### SELECTED PASSAGE:
+++++

[Cookbook improvement] Working PR #31

epec254 · 2024-09-27T16:01:32Z

Related Issues/PRs

#xxx

What changes are proposed in this pull request?

How is this PR tested?

FMurray · 2024-10-03T18:23:42Z

agent_app_sample_code/00_shared_config.py

+shared_config = AgentCookbookConfig(
+    uc_catalog_name=f"{default_catalog}",
+    uc_schema_name=f"{user_name}_agents", 
+    uc_asset_prefix="agent_app_name", # Prefix to every created UC asset, typically the Agent's name


Unclear how to scale this to multiple models - IMO schema should be the “agent app name” (where agent apps contain one or more models/data sources)

That would simplify the confusing idea of us_asset_prefix...and avoid long names for each asset

Is that the common pattern you see @FMurray - one agent == one schema?

By agent app - I mean one use case, which might have several agent models, like for example 3 distinct RAG models and an supervisor model.

+++++

### WORK TASK 1:
In the pull request thread, what value is assigned to uc_asset_prefix in the shared configuration?
### WORK TASK 2:
Return the text of the pull request thread from "How is this" up to and including "more models/data sources)".

(Page images and extracted text)
+++++

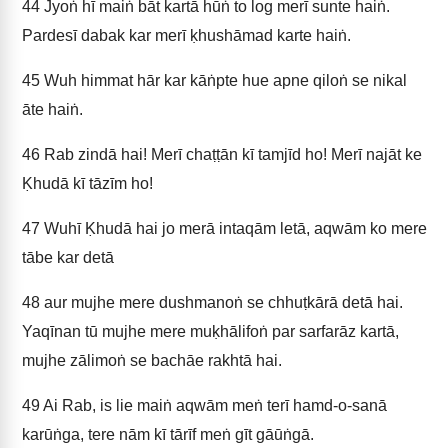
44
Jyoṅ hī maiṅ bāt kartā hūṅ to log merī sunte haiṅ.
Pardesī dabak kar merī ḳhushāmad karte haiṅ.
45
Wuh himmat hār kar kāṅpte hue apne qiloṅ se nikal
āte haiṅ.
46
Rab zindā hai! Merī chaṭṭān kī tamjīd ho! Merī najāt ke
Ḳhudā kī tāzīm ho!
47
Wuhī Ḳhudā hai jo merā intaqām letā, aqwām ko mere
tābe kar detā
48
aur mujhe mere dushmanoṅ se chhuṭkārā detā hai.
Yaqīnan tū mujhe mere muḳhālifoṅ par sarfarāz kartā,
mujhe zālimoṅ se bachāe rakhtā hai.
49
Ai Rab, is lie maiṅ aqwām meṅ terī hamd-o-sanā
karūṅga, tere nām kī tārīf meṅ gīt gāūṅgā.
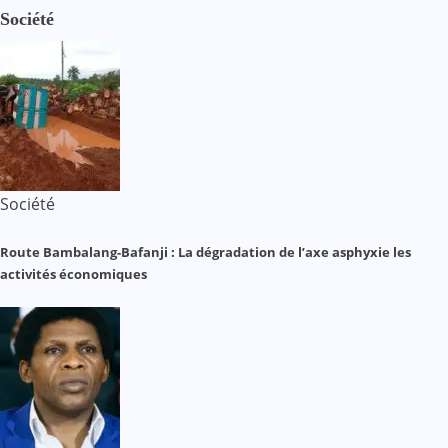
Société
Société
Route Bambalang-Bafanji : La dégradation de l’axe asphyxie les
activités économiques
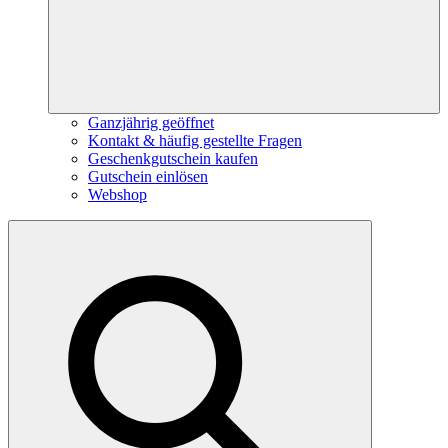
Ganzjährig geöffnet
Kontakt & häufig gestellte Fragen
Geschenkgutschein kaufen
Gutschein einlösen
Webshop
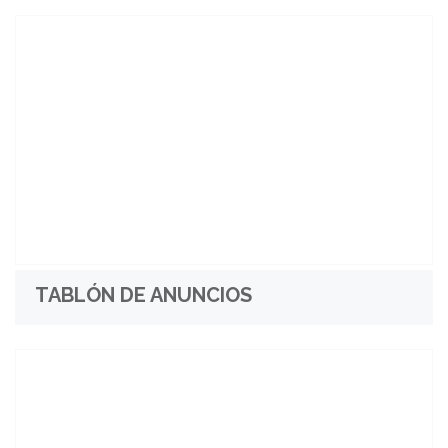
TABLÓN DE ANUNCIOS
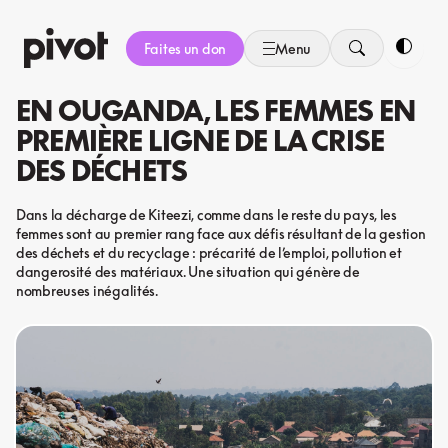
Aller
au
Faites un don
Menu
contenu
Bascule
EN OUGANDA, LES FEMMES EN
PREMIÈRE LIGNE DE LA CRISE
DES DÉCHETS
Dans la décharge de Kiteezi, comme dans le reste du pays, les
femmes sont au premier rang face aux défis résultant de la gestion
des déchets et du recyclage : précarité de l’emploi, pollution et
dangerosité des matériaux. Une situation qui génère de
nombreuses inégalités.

+++++

### EXERCISE RESPONSE 1:
"agent_app_name"

### EXERCISE RESPONSE 2:
How is this PR tested?

FMurray · 2024-10-03T18:23:42Z

agent_app_sample_code/00_shared_config.py

+shared_config = AgentCookbookConfig(
+    uc_catalog_name=f"{default_catalog}",
+    uc_schema_name=f"{user_name}_agents", 
+    uc_asset_prefix="agent_app_name", # Prefix to every created UC asset, typically the Agent's name


Unclear how to scale this to multiple models - IMO schema should be the “agent app name” (where agent apps contain one or more models/data sources)